*WORK TO COMPLETE*.
Retype only the stretch of lines that starts with the line containing "PO-73, owner: Aisha Reed -> Vera Lee" and ends with the last line of the records, both included, exactly.

*RECORDS FOR THIS EXERCISE*.
______

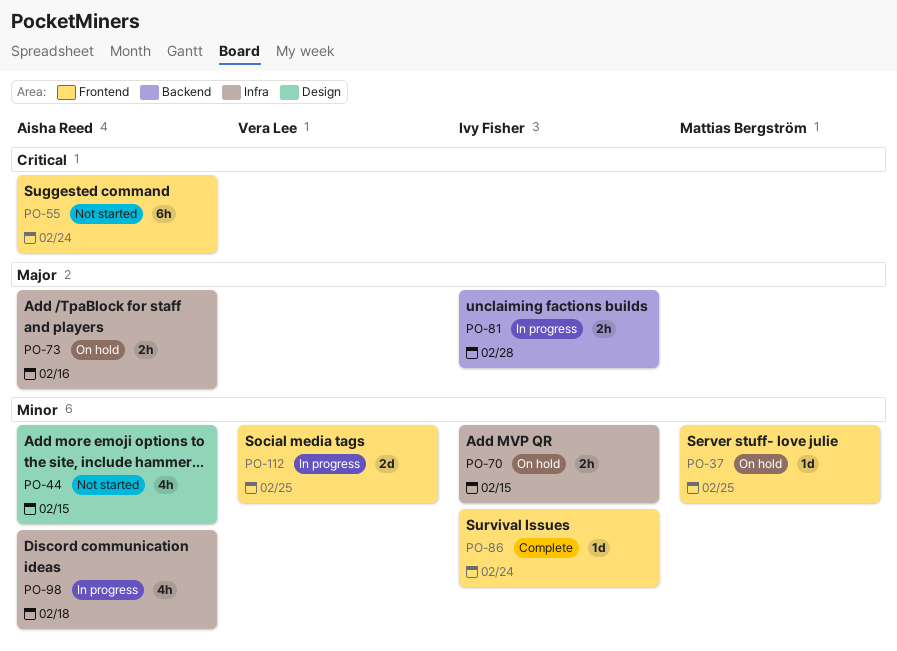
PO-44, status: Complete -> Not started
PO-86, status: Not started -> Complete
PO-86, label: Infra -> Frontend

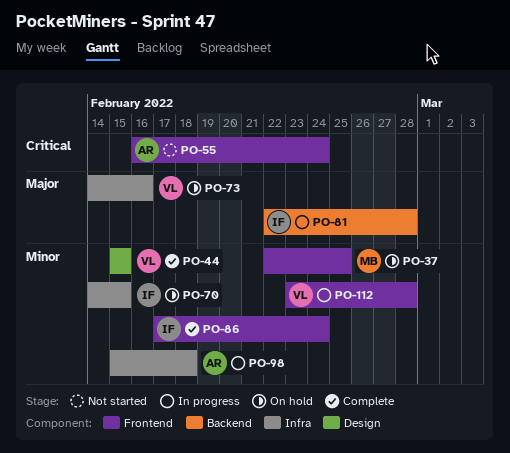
PO-44, status: Not started -> Complete
PO-44, owner: Aisha Reed -> Vera Lee
PO-73, owner: Aisha Reed -> Vera Lee
PO-112, due: Feb 25 -> Feb 28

______

*PROBLEM SOLUTION*.
PO-73, owner: Aisha Reed -> Vera Lee
PO-112, due: Feb 25 -> Feb 28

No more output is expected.